No quarto frio, a porta range baixo,
Um vulto surge, um espectro sem laço.
É sombra, é vulto, é algo sem nome,
Um frio que corta, que o coração consome.
Na penumbra, seus olhos vazios me encaram,
Sem forma, sem rosto, mas sei que me amparam.

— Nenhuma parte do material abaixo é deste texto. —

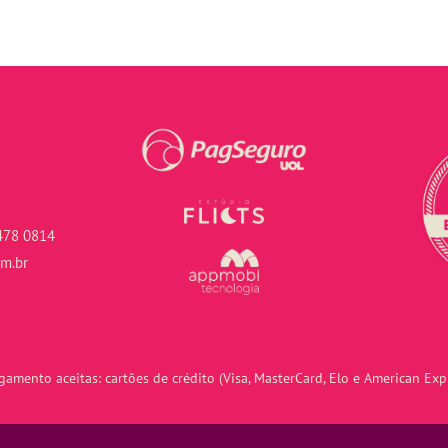
478 0814
om.br
amento aceitas: cartões de crédito (Visa, MasterCard, Elo e American Expr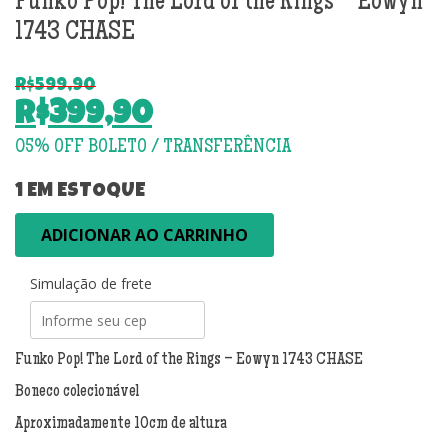
Funko Pop! The Lord of the Rings – Eowyn
1743 CHASE
R$
599,90
O
R$
399,90
preço
O
original
preço
era:
atual
1 EM ESTOQUE
R$599,90.
é:
Funko
ADICIONAR AO CARRINHO
R$399,90.
Pop!
The
Simulação de frete
Lord
of
the
Rings
Funko Pop! The Lord of the Rings – Eowyn 1743 CHASE
-
Boneco colecionável
Eowyn
1743
Aproximadamente 10cm de altura
CHASE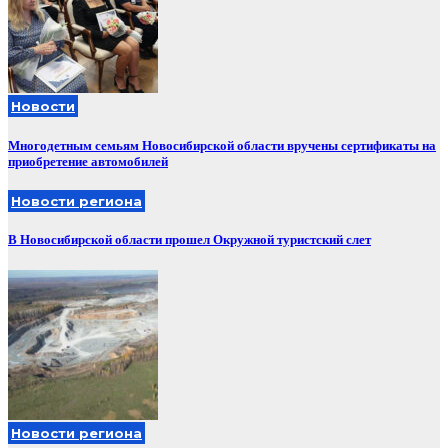
Новости
Многодетным семьям Новосибирской области вручены сертификаты на
приобретение автомобилей
Новости региона
В Новосибирской области прошел Окружной туристский слет
Новости региона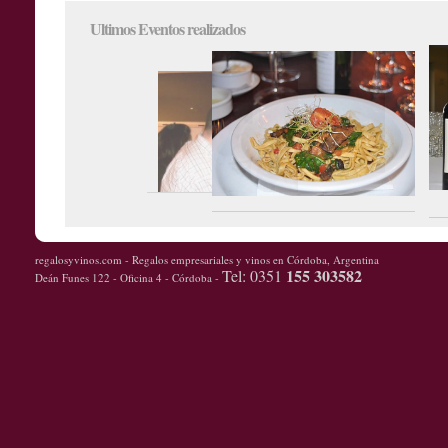
Ultimos Eventos realizados
regalosyvinos.com - Regalos empresariales y vinos en Córdoba, Argentina
155 303582
Tel: 0351
Deán Funes 122 - Oficina 4 - Córdoba -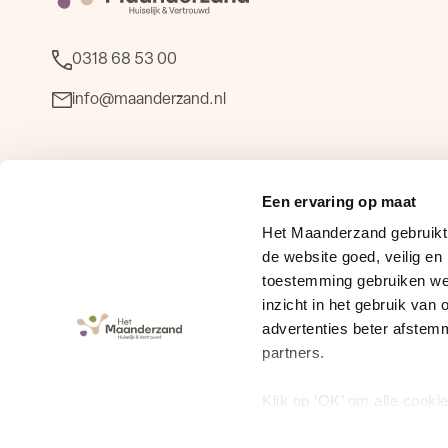
0318 68 53 00
info@maanderzand.nl
Stichting Het Maanderzand
Een ervaring op maat
Louise Henriëttelaan 17
Het Maanderzand gebruikt 
6713 MG Ede
de website goed, veilig en
toestemming gebruiken we 
KvK 41047349
inzicht in het gebruik va
BTW B99366532837
advertenties beter afstem
partners.
Klik op ‘OK’ om alle cooki
te staan. Via ‘Voorkeuren i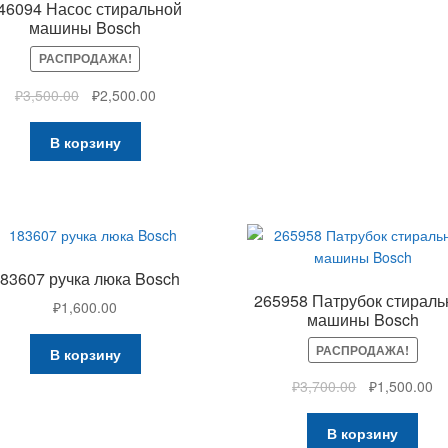
46094 Насос стиральной
машины Bosch
РАСПРОДАЖА!
₽
3,500.00
₽
2,500.00
В корзину
83607 ручка люка Bosch
265958 Патрубок стираль
₽
1,600.00
машины Bosch
РАСПРОДАЖА!
В корзину
₽
3,700.00
₽
1,500.00
В корзину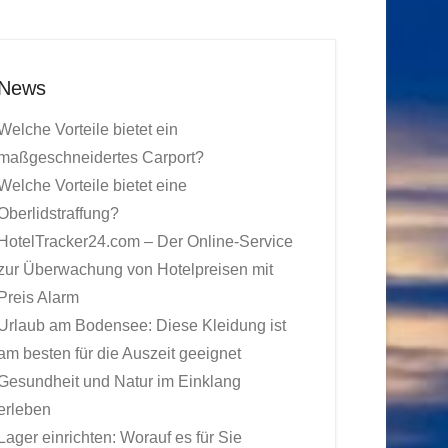
News
Welche Vorteile bietet ein
maßgeschneidertes Carport?
Welche Vorteile bietet eine
Oberlidstraffung?
HotelTracker24.com – Der Online-Service
zur Überwachung von Hotelpreisen mit
Preis Alarm
Urlaub am Bodensee: Diese Kleidung ist
am besten für die Auszeit geeignet
Gesundheit und Natur im Einklang
erleben
Lager einrichten: Worauf es für Sie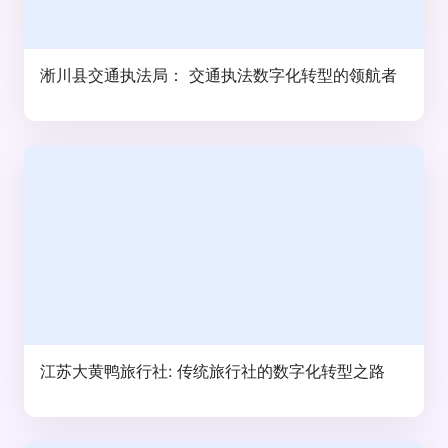
淅川县交通执法局： 交通执法数字化转型的领航者
江苏大黄鸭旅行社: 传统旅行社的数字化转型之路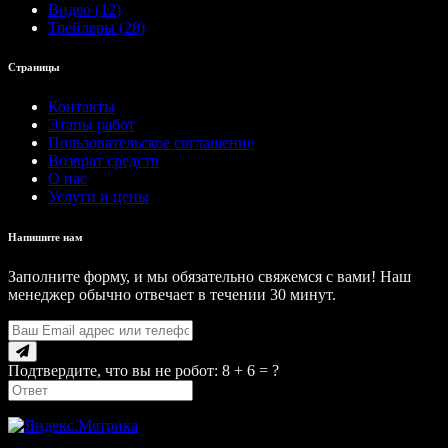
Видео (12)
Трейлеры (28)
Страницы
Контакты
Этапы работ
Пользовательское соглашение
Возврат средств
О нас
Услуги и цены
Напишите нам
Заполните форму, и мы обязательно свяжемся с вами! Наш
менеджер обычно отвечает в течении 30 минут.
Подтвердите, что вы не робот: 8 + 6 = ?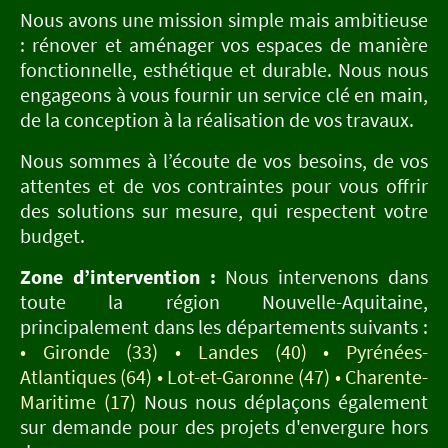
Nous avons une mission simple mais ambitieuse
: rénover et aménager vos espaces de manière
fonctionnelle, esthétique et durable. Nous nous
engageons à vous fournir un service clé en main,
de la conception à la réalisation de vos travaux.
Nous sommes à l’écoute de vos besoins, de vos
attentes et de vos contraintes pour vous offrir
des solutions sur mesure, qui respectent votre
budget.
Zone d’intervention :
Nous intervenons dans
toute la région Nouvelle-Aquitaine,
principalement dans les départements suivants :
• Gironde (33) • Landes (40) • Pyrénées-
Atlantiques (64) • Lot-et-Garonne (47) • Charente-
Maritime (17)
Nous nous déplaçons également
sur demande pour des projets d'envergure hors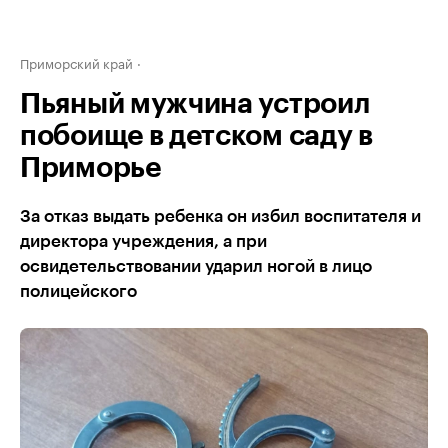
Приморский край
Пьяный мужчина устроил
побоище в детском саду в
Приморье
За отказ выдать ребенка он избил воспитателя и
директора учреждения, а при
освидетельствовании ударил ногой в лицо
полицейского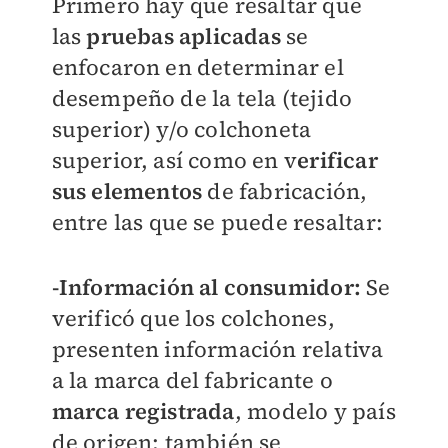
Primero hay que resaltar que
las
pruebas aplicadas
se
enfocaron en determinar el
desempeño de la tela (tejido
superior) y/o colchoneta
superior, así como en v
erificar
sus elementos
de fabricación,
entre las que se puede resaltar:
-Información al consumidor:
Se
verificó que los colchones,
presenten información relativa
a la marca del fabricante o
marca registrada
, modelo y país
de origen; también se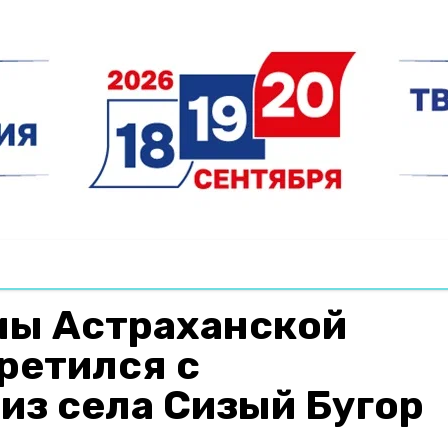
мы Астраханской
ретился с
из села Сизый Бугор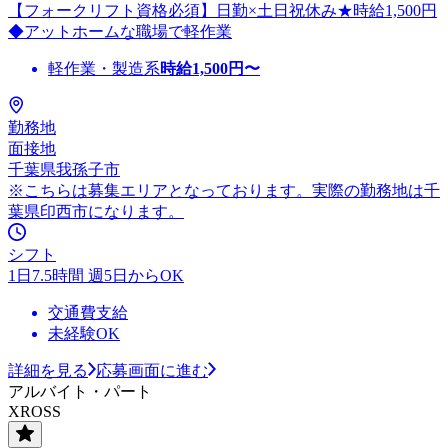
【フォークリフト資格必須】日勤×土日祝休み★時給1,500円
◆アットホームな職場で軽作業
軽作業・製造系
時給
1,500
円〜
勤務地
面接地
千葉県我孫子市
※こちらは募集エリアとなっております。実際の勤務地は千
葉県印西市になります。
シフト
1日7.5時間 週5日からOK
交通費支給
未経験OK
詳細を見る
応募画面に進む
アルバイト・パート
XROSS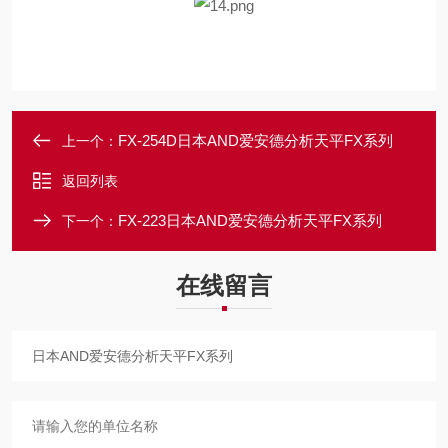
FX-254D日本AND爱安德分析天平FX系列
上一个：
返回列表
FX-223日本AND爱安德分析天平FX系列
下一个：
在线留言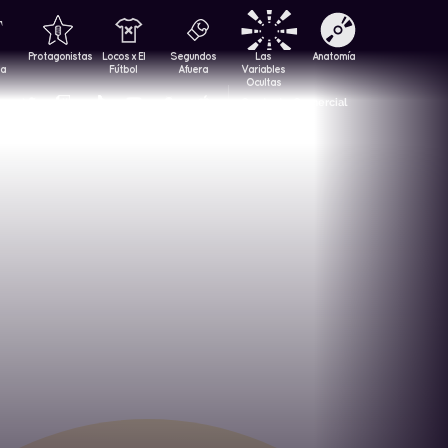
Protagonistas
Locos x El
Segundos
Las
Anatomía
za
Fútbol
Afuera
Variables
Ocultas
Contacto Comercial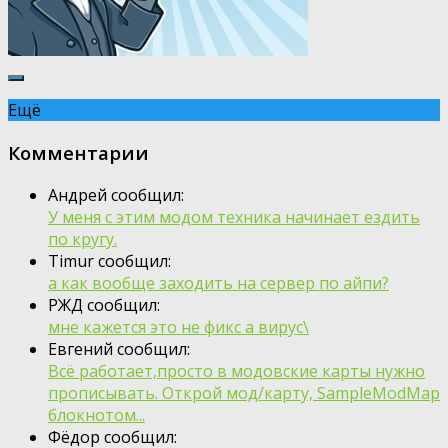
Ещё
Комментарии
Андрей сообщил:
У меня с этим модом техника начинает ездить
по кругу.
Timur сообщил:
а как вообще заходить на сервер по айпи?
РЖД сообщил:
мне кажется это не фикс а вирус\
Евгений сообщил:
Всё работает,просто в модовские карты нужно
прописывать. Открой мод/карту, SampleModMap
блокнотом...
Фёдор сообщил: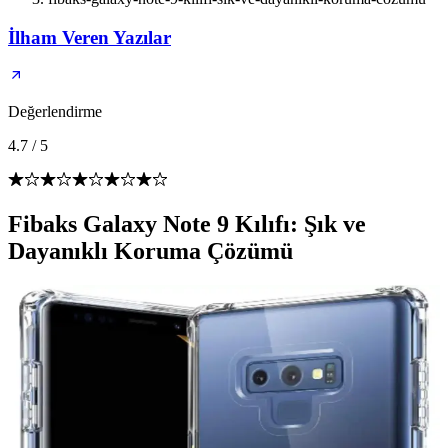
İlham Veren Yazılar
Değerlendirme
4.7
/
5
Fibaks Galaxy Note 9 Kılıfı: Şık ve
Dayanıklı Koruma Çözümü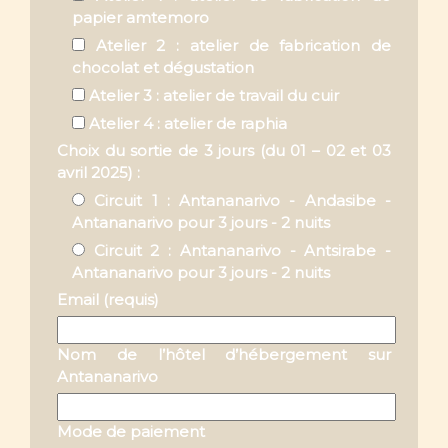
Circuit 2 : Antananarivo - Antsirabe -
Antananarivo pour 3 jours - 2 nuits
Email (requis)
Nom de l’hôtel d’hébergement sur
Antananarivo
Mode de paiement
Carte de crédit
Virement bancaire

Não é vivo, não é morto, é além,
Um sussurro que gela, um vazio que vem.
No limiar da porta, ele paira e vigia,
Sua presença é peso, é noite sombria.
O chão range lento, o ar fica denso,
Cada passo meu trava, o medo é imenso.
É perto, é próximo, está logo ali,
Um vulto que observa, que nunca sorri.
No escuro, o contorno se forma e desfaz,
Um vulto que dança na luz que se esvai.
É espectro, é sombra, é algo que espera,
Na porta entreaberta, a alma se desespera.
Ó Terror Total, que me toma a razão,
No quarto assombrado, não há salvação.
A sombra me fita, seu olhar é um punhal,
Na noite sem fim, só resta o mal.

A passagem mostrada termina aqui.